セルヒオ・ブスケッツが、バルセロナで正念場を迎えている。ジョゼップ・グアルディオラ監督(現マンチェスター・シティ)の下でトップデビューしたブスケッツは、以降、バルセロナのアンカーとして絶対的な存在であり続けてきた。リオネル・メッシをバルセロナの得点源とするならば、チームに軸を一本通すような選手がブスケッツだ。
■グアルディオラの言葉
「1タッチなら、君は世界一だ。2タッチなら、素晴らしい選手。3タッチした場合、凡庸な選手に成り下がる」
これはグアルディオラ監督がブスケッツに投げかけたという有名な言葉だ。このフレーズが、ブスケッツを端的に表現している。中盤の底に位置して、常に味方のサポートを怠らない。また、鋭い読みでインターセプトを行い、即座に速攻の起点になる。
バルセロナの黄金期においてはシャビ・エルナンデス、アンドレス・イニエスタと盤石の中盤を形成した。シャビ、イニエスタ、メッシが輝いた背景には、ブスケッツの縁の下の力持ちとしての仕事があった。攻撃時には壁役として現れ、守備時にはボール奪取から間髪入れずに彼らにパスを預ける。そうして「時間」と「空間」を創り出していた。
グアルディオラ、故ティト・ビラノバ、ヘラルド・マルティーノ、ルイス・エンリケ、エルネスト・バルベルデ...。歴代の指揮官は、誰もがブスケッツを信頼した。いつしか、ブスケッツはバルセロナで不動の存在となった。ヤヤ・トゥーレは定位置確保を求めて移籍し、ハビエル・マスチェラーノはセンターバックへのコンバートを余儀なくされた。バルセロナの「4番」のポジションは、ブスケッツを於いて他にいなかった。
■現代フットボールの傾向
陰りが見え始めたのは、今シーズンに入ってからだ。新加入のフレンキー・デ・ヨング、台頭するアルトゥール・メロと若い力に気圧されるように、ブスケッツは徐々に出場時間を減らしている。
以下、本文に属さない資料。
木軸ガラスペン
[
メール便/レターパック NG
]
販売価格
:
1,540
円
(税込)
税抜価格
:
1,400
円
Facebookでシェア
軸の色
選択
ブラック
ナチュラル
バルベルデ政権で2017-18シーズン(リーガエスパニョーラ31試合出場/出場時間2603分/1試合平均84分)、2018-19シーズン(35試合出場/出場時間2718分/1試合平均78分)とプレータイムを確保してきたブスケッツだが、2019-20シーズン(9試合出場/出場時間655分/1試合平均72分)はフル出場したゲームが少なく、先発から外れる試合さえ出てきた。
現代フットボールの傾向として、中盤にはフィジカル能力が高い選手が起用されるようになっている。今夏、レアル・マドリーが狙っていたポール・ポグバ(マンチェスター・ユナイテッド)、トーマス・トゥヘル監督に重宝されているイドリッサ・ゲイェ(パリ・サンジェルマン)はその筆頭である。
また今季のバルセロナは、アンス・ファティ、カルレス・ペレスらを積極的に起用している。そこからは、カンテラーノと若手選手を重視するというクラブ方針が垣間見える。それも、ブスケッツにとって逆風になっているかもしれない。31歳という年齢に、抗うことはできるのかーー。勝負の年は、幕を開けたばかりだ。